Ashton gained permission from the playwright’s publishing service to use a narrator, instead of projections, to set exterior scenes in cemeteries that allow the audience to visualize the landscape. It works very well. Gwynneth Rausch’s solemn descriptions add to the production’s tenderness and heart.
Ashton’s sublime cast impress with their convincing portrayals. Susan Wylie (Myra), David Wassilak (Alec), Anna Langdon (Harriet), and Livy Potthoff (Jenna) vanish into their roles as the mother, father, and daughters coping with Myra’s illness.
But it’s more than Ashton’s keen eye for casting and the nuanced portrayals he gets from his actors. He pays diligent attention to the fine points. When he directs comedy, he perfects the timing. There is no doubt this quartet of highly skilled actors bring their own precise rhythm and pacing to their roles, but Ashton leaves nothing to chance. His casts are always over rehearsed, and their accents, whether British, Irish, Scottish, or Welsh, are practiced for consistency.
Ashton’s doesn’t miss a detail. His strong collaboration with his design and technical teams is apparent in every aspect of the production. For example, when Alec is working to replace the fuse on space heater’s plug, the prop space heater has a Type G plug that if found on British appliances. This careful attention is applied to Gwynneth Raush’s props selections, Michelle Zielinski’s lighting design, Kristin Meyer and Jeff Kargus’ set design and construction, Ted Drury’s sound design and projections, Tracey Newcomb’s costume selections, and Marjorie Williamson’s graphic design.
Wylie is transcendent as the mother and wife who is managing her own emotions while helping her daughters come to terms with their own grief process. Her physicality conveys the tolls of Myra’s illness on her body. Her facial expressions and make-up show a worn, more tired woman as time goes on.
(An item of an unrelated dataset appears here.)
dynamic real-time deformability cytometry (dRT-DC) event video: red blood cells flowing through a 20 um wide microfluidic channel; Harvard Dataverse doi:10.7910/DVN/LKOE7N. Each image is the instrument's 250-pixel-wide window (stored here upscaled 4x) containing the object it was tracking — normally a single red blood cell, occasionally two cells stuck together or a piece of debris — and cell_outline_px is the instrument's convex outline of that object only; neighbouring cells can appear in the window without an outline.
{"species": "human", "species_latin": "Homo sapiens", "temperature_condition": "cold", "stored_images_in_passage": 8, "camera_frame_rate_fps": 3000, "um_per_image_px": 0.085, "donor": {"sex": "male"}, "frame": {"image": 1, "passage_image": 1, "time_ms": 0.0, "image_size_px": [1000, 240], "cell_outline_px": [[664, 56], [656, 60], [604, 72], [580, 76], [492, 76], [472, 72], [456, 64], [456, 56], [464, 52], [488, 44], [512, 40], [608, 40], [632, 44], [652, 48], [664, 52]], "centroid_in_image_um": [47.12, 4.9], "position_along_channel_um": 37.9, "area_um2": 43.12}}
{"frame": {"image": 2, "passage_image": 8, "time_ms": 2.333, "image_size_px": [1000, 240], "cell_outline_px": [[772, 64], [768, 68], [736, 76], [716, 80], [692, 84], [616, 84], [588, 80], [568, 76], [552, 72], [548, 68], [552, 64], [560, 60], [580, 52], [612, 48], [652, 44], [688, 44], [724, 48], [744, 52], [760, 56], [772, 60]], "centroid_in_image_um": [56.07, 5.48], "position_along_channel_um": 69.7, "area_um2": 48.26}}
Wassilak’s detached portrayal of a husband in denial is acting genius. Seems Alec’s coping mechanism is to ignore Susan’s illness and not discuss it. Wassilak says more in a few moments of silence, punctuated by short sarcastic quips, than most actors can convey with pages of scripted dialogue. His timing is impeccable, and his performance is especially poignant when he must accept Susan’s illness and mortality.
Langdon and Potthoff are brilliant as the sparing siblings who handle their grief differently. Potthoff’s Jenna is taxed with the role of finding a burial place that would meet her mother’s approval. She’s a bit sardonic with her mother and sister, while vying for the attention of her emotionally checked out father.
Langdon’s is the older, more emotionally grounded sibling. She is more responsive than emotionally reactionary and leads a very funny scene where the family is drinking wine in the family’s drawing room.
It is odd to call a story about a terminal cancer patient likeable, warm, and witty. Ashton and his cast have staged a bittersweet production of Colder Than Here that is filled with vulnerable performances. Laura Wade’s affectionately droll and delightfully strange dark comedy conveys how laughter can be a cathartic force that disarms grief.